D’une part, l’arrivée des journalistes des médias traditionnels sur les nouveaux supports, de gré ou de force. Il est faux de dire que les journaux ont nié l’existence Internet. Ils ont même été parmi les premiers à se lancer dans la fin des années 90. Mais ils n’y ont pas trouvé les modèles économiques nécessaires à leur développement, et ont été déçus par la capacité de générer des revenus suffisants au travers du modèle publicitaire traditionnel. Certains groupes journalistiques comprennent mieux que d’autres l’importance de l’Internet, et arrivent à s’adapter voire créer de véritables empires électroniques ; c’est le cas du groupe Le Figaro (cf. Soft Power du 27 novembre 2011, France Culture), qui a même su redonner vie aux bonnes vieilles annonces classées sur Internet. Tout ceci fait que le domaine du blog, notamment sur les sujets high-tech mais aussi sur les sujets politiques et de culture, sont très nettement investis par les journalistes traditionnels et professionnels.

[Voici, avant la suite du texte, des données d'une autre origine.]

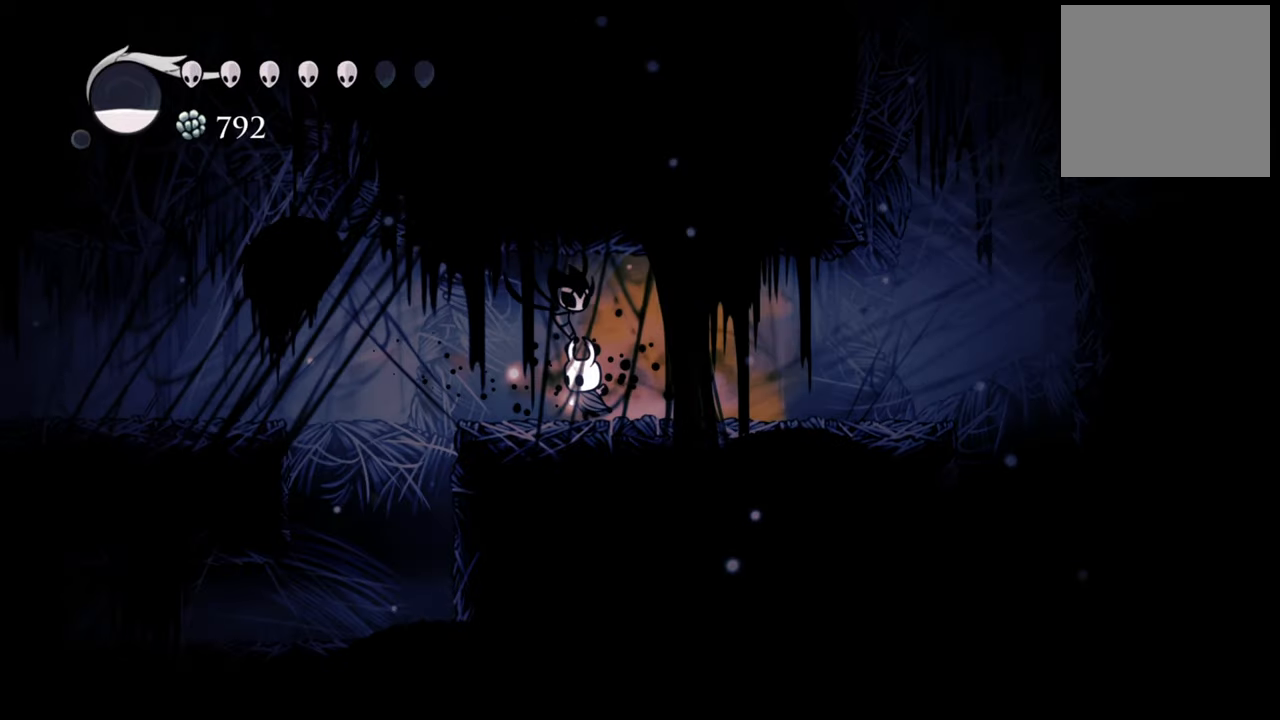
{"buttons": ["R2", "DPAD_LEFT"], "events": [[60, "A", "down"], [260, "A", "up"], [380, "R2", "down"]]}
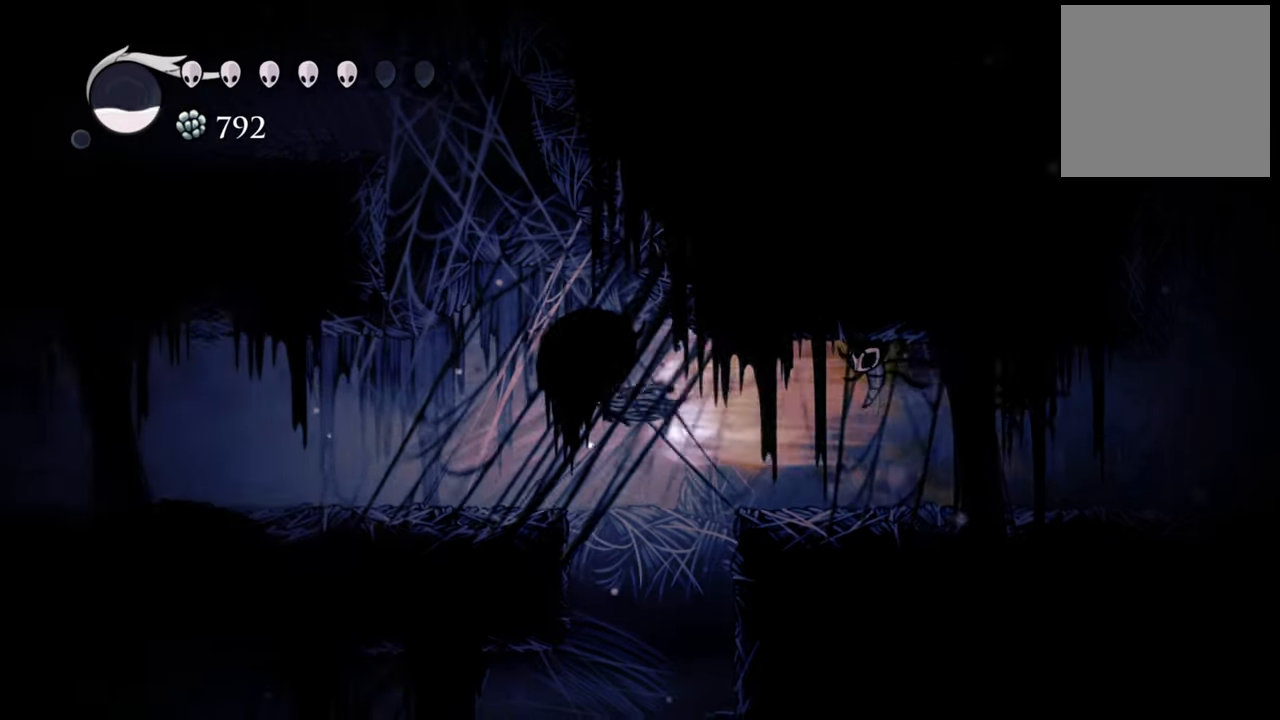
{"buttons": ["A"], "events": [[140, "R2", "up"], [420, "DPAD_LEFT", "up"], [460, "A", "down"]]}
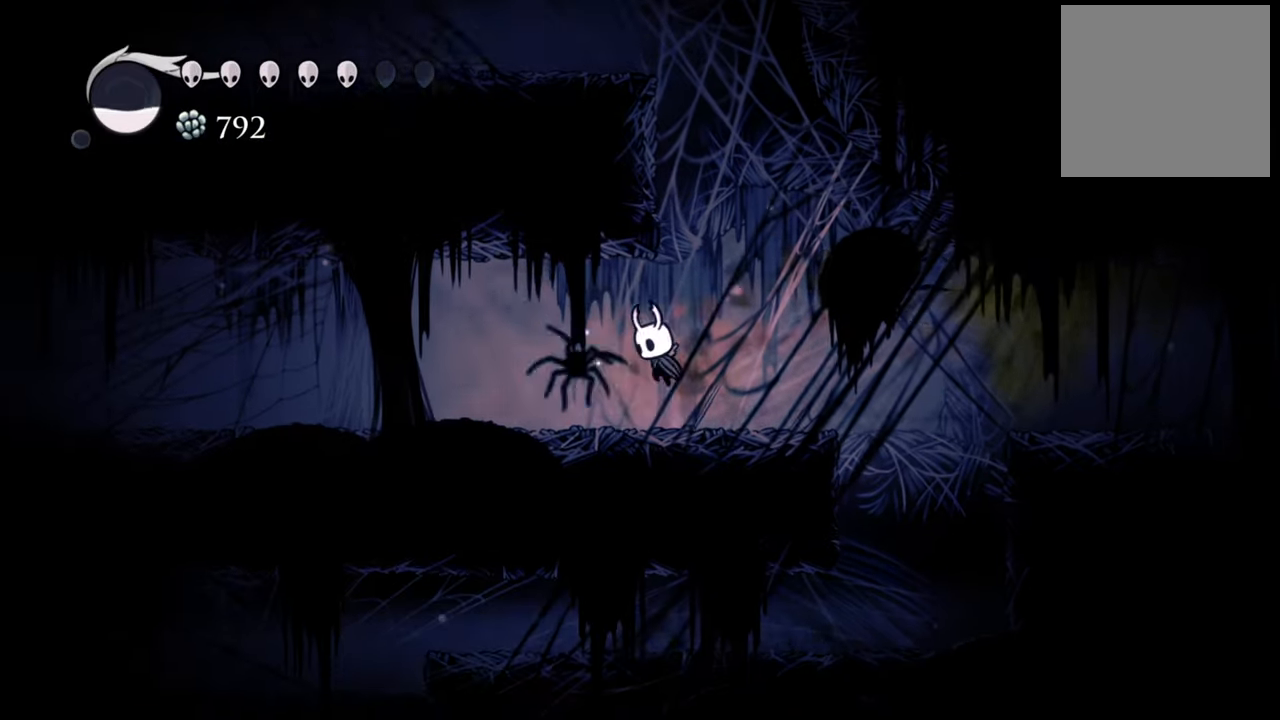
{"buttons": [], "events": [[360, "A", "up"]]}
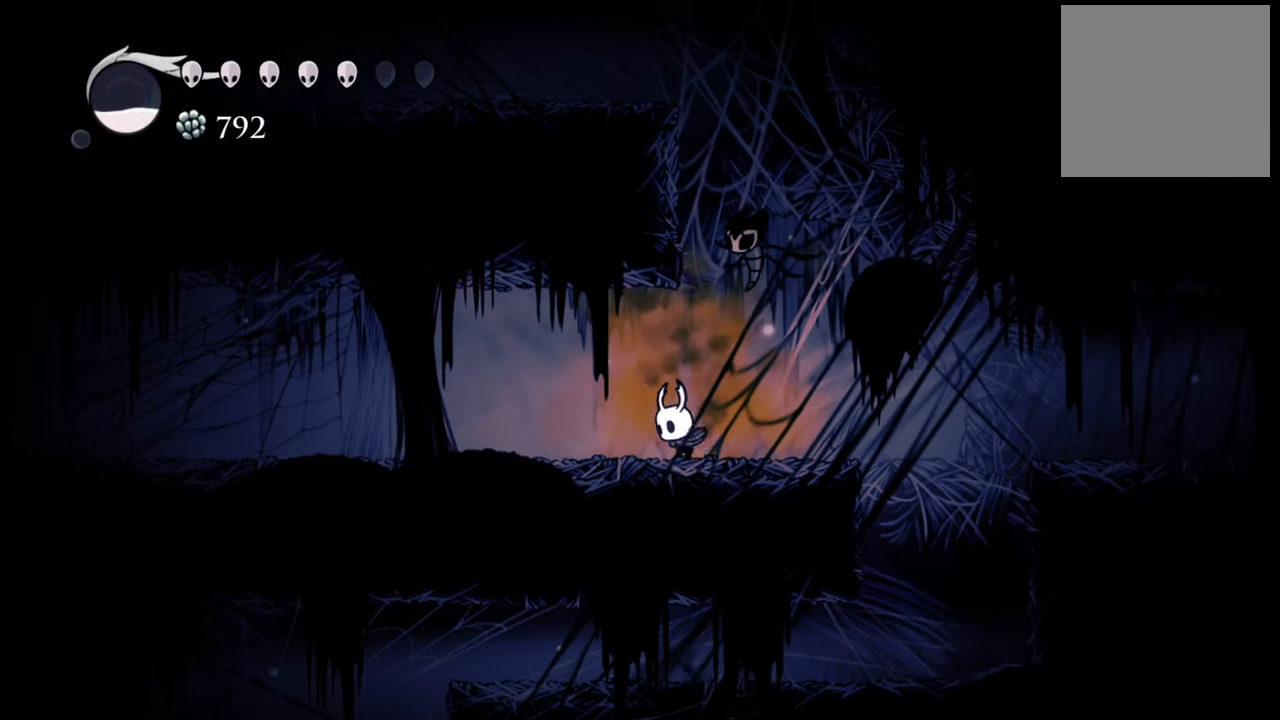
{"buttons": ["A"], "events": [[120, "DPAD_RIGHT", "down"], [300, "DPAD_RIGHT", "up"], [340, "A", "down"]]}
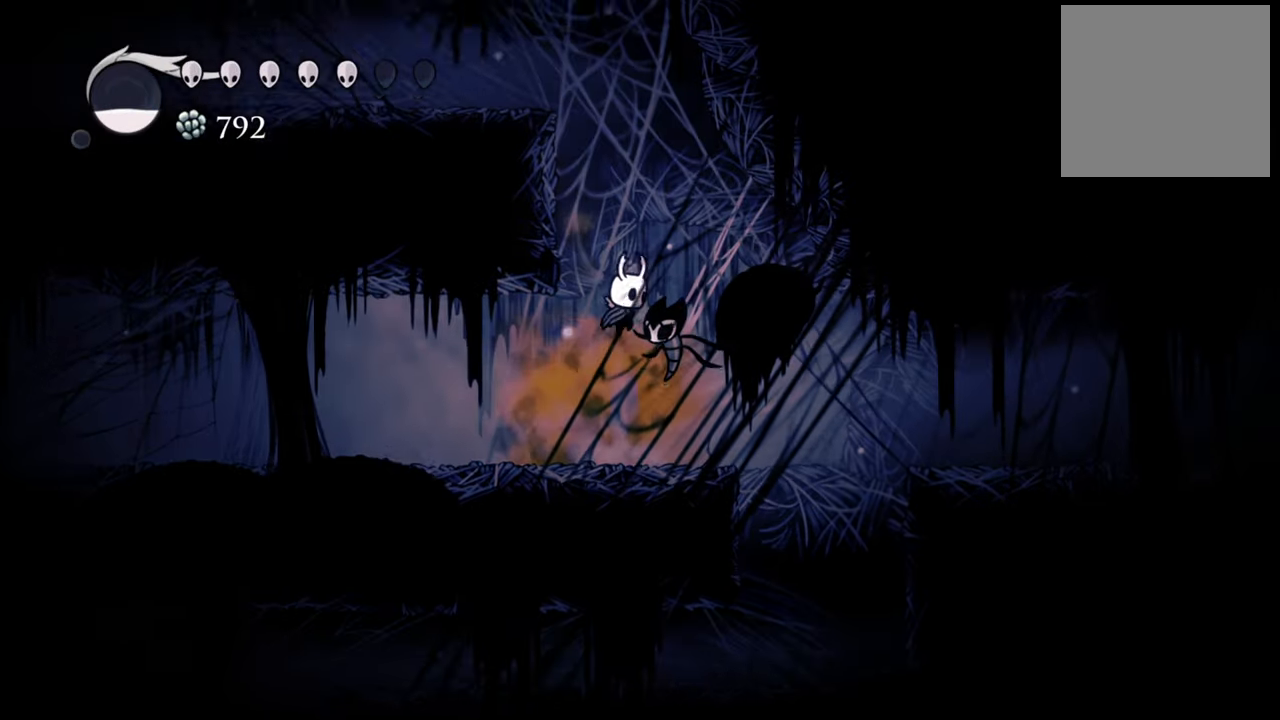
{"buttons": ["A", "DPAD_LEFT"], "events": [[160, "A", "up"], [240, "A", "down"], [340, "DPAD_LEFT", "down"]]}
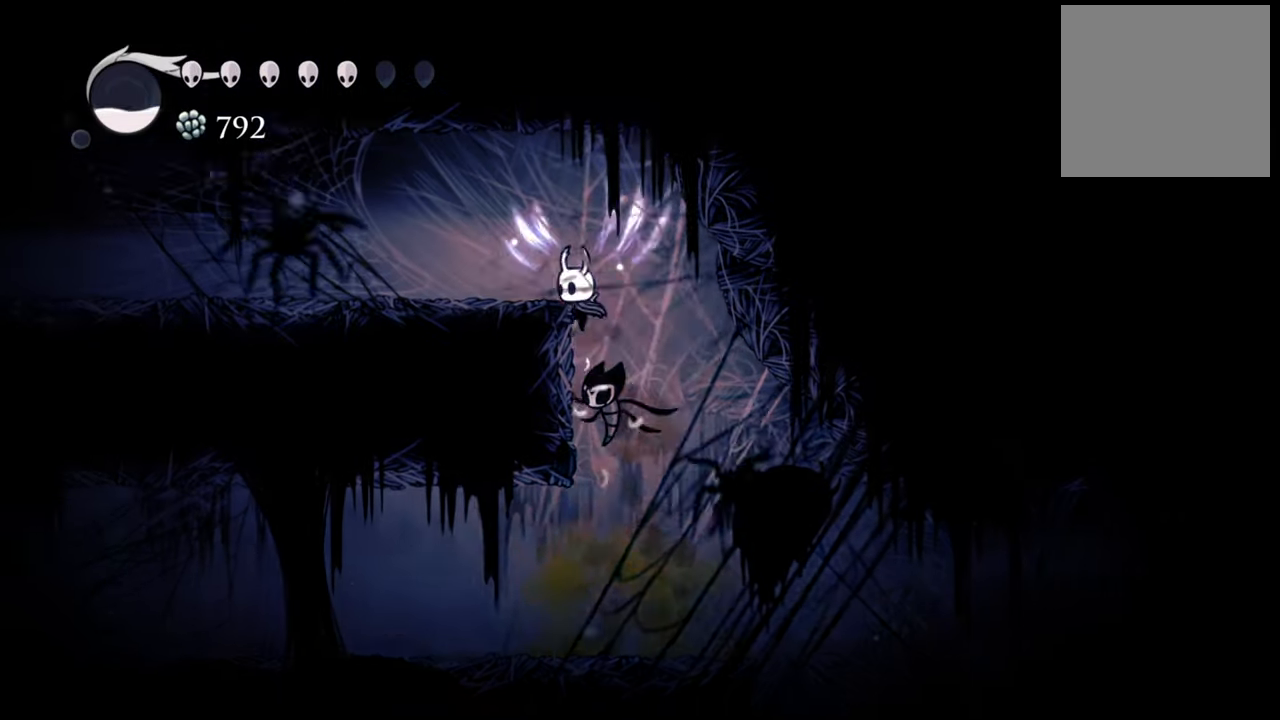
{"buttons": ["R2", "DPAD_LEFT"], "events": [[160, "A", "up"], [360, "R2", "down"]]}
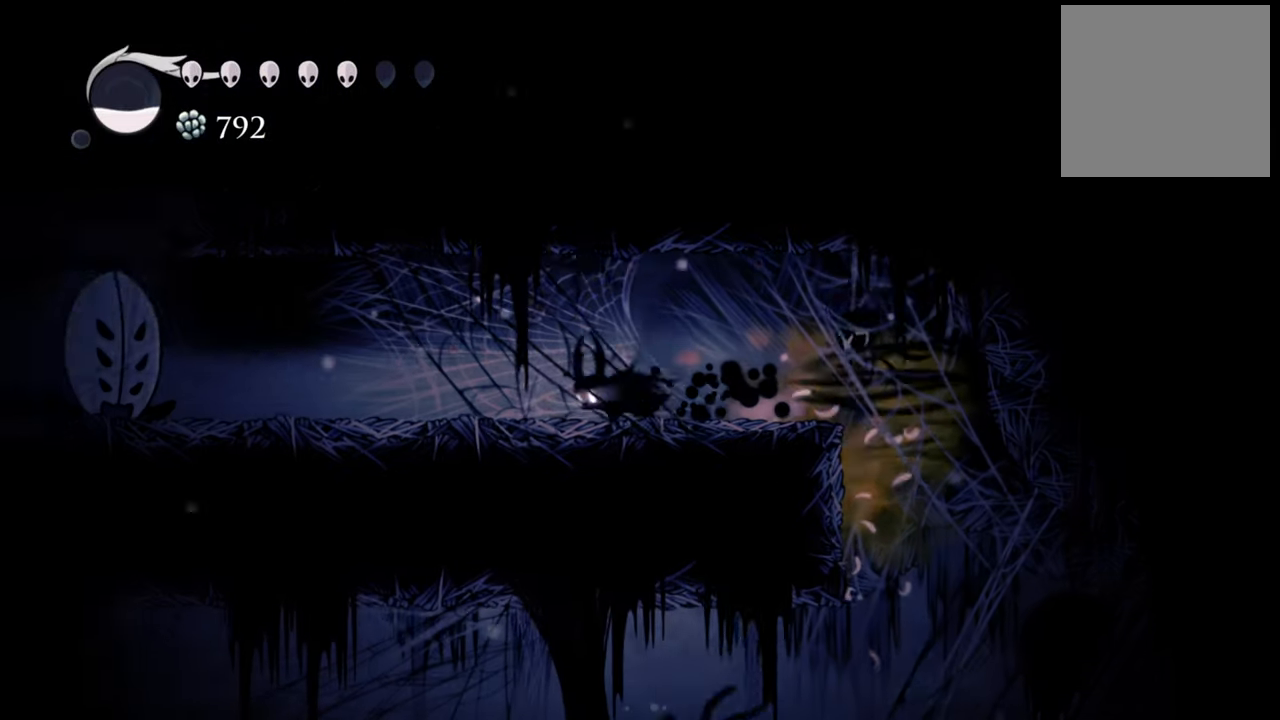
{"buttons": [], "events": [[80, "R2", "up"], [340, "DPAD_LEFT", "up"]]}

Deuxièmement, on assiste à une professionnalisation, ou à tout le moins un plus grand professionnalisme de certains blogueurs, dont certains n’hésitent pas à créer des sources de revenus – les élus ne sont pas nombreux – qui peuvent parfois être un bon complément de salaire. Comme souvent sur Internet, c’est la loi de Zipf qui l’emporte, avec une starification des premiers, ce qui déclenche inévitablement des comportements déviants de la part de certaines entreprises et agences de RP qui n’hésitent pas à payer les blogueurs pour dire du bien de leurs produits, en toute illégalité (rappel des bonnes pratiques : http://media-aces.org/transparence).

Troisièmement, la prise en main du monde numérique par les professionnels eux-mêmes : analystes, consultants et dans une moindre mesure, entreprises elles-mêmes.

Après une période au début de l’année 2008, où l’on a annoncé prématurément la mort des blogs, force est de constater, à l’inverse, une professionnalisation de ce paysage avec un phénomène triple que l’on pourrait décrire de la manière suivante :

  1. Un fort renouvellement des blogueurs, dont on pourrait dire que nous en sommes déjà à la quatrième ou cinquième génération depuis 2004. Il n’est pas rare que les anciens blogueurs abandonnent leur support (souvent à la faveur de la découverte d’un nouveau travail par exemple), ou que, un peu fatigués du travail requis par la maintenance d’un blog, ils décident de se rabattre sur un outil moins exigeant comme Twitter, en ne faisant plus que de la veille et du relais d’information, sans oublier ceux qui se sont réfugié dans la simple compilation (rebaptisée « curation ») de contenus;
  2. Pour éviter l’effet de lassitude décrit ci-dessus, on assiste à la constitution de blogs, notamment pour les plus populaires, autour d’équipes multiples, ce qu’on appelle aux États-Unis du « guest blogging » (Presse Citron, Mycommunitymanager,…);
  3. Un accroissement de la difficulté à entrer dans les classements de blogs (wikio en France, Technorati à l’international) du fait de la forte concurrence. La quasi-totalité des blogs faisant moins de 10 visiteurs par jour, il y a beaucoup de candidats et peu d’élus.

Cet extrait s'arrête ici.